Dataset excerpts:
* * * * *

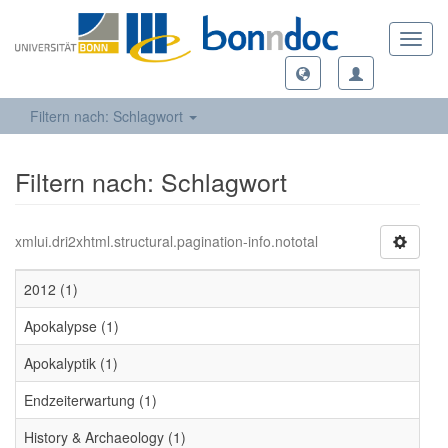
Toggl
navig
Filtern nach: Schlagwort
Filtern nach: Schlagwort
xmlui.dri2xhtml.structural.pagination-info.nototal
2012 (1)
Apokalypse (1)
Apokalyptik (1)
Endzeiterwartung (1)
History & Archaeology (1)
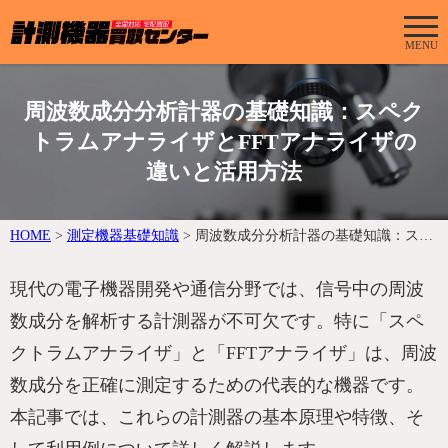
MENU
周波数成分分析計器の基礎知識：スペク
トラムアナライザとFFTアナライザの
違いと活用方法
HOME
>
測定機器基礎知識
>
周波数成分分析計器の基礎知識：スペクトラムアナライザとFFTアナライザの違いと活用方法
現代の電子機器開発や通信分野では、信号中の周波
数成分を解析する計測器が不可欠です。特に「スペ
クトラムアナライザ」と「FFTアナライザ」は、周波
数成分を正確に測定するための代表的な機器です。
本記事では、これらの計測器の基本原理や特徴、そ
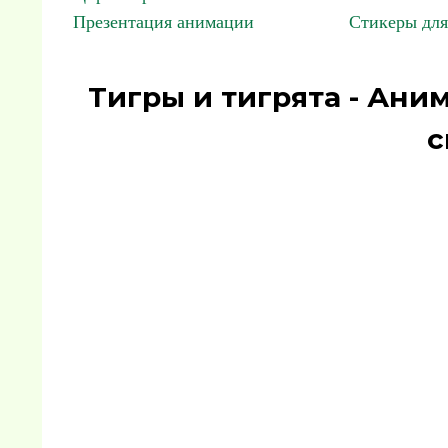
Презентация анимации
Стикеры для
Тигры и тигрята - Ани
с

* * * * *

About this exercise:
Render the data above verbatim and without pictures.

Solution to this exercise:
Toggl
navig
Filtern nach: Schlagwort
Filtern nach: Schlagwort
xmlui.dri2xhtml.structural.pagination-info.nototal
2012 (1)
Apokalypse (1)
Apokalyptik (1)
Endzeiterwartung (1)
History & Archaeology (1)
MENU
周波数成分分析計器の基礎知識：スペク
トラムアナライザとFFTアナライザの
違いと活用方法
HOME
>
測定機器基礎知識
>
周波数成分分析計器の基礎知識：スペクトラムアナライザとFFTアナライザの違いと活用方法
現代の電子機器開発や通信分野では、信号中の周波
数成分を解析する計測器が不可欠です。特に「スペ
クトラムアナライザ」と「FFTアナライザ」は、周波
数成分を正確に測定するための代表的な機器です。
本記事では、これらの計測器の基本原理や特徴、そ
Презентация анимации
Стикеры для
Тигры и тигрята - Ани
с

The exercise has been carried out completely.